YOUR OBJECTIVE
Using the records below, write out the line with "right elbow: (294, 262)" and each line after it through the final one, exactly, and only those.

SUPPLIED MATERIAL
▽
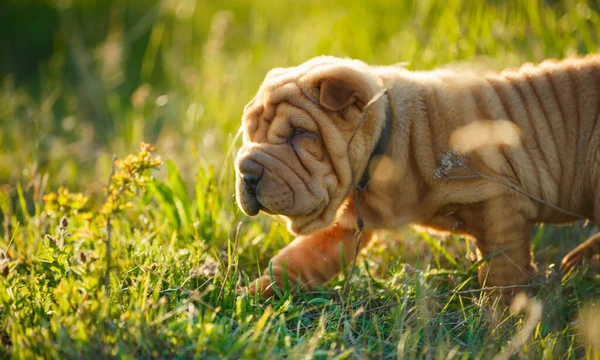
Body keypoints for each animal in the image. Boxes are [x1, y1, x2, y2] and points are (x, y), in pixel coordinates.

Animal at [233, 54, 600, 296]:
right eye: (250, 133)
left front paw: (503, 322)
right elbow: (294, 262)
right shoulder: (344, 227)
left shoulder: (499, 206)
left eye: (300, 134)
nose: (247, 172)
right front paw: (248, 300)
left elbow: (504, 273)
△
ANSWER TO THIS EXERCISE
right elbow: (294, 262)
right shoulder: (344, 227)
left shoulder: (499, 206)
left eye: (300, 134)
nose: (247, 172)
right front paw: (248, 300)
left elbow: (504, 273)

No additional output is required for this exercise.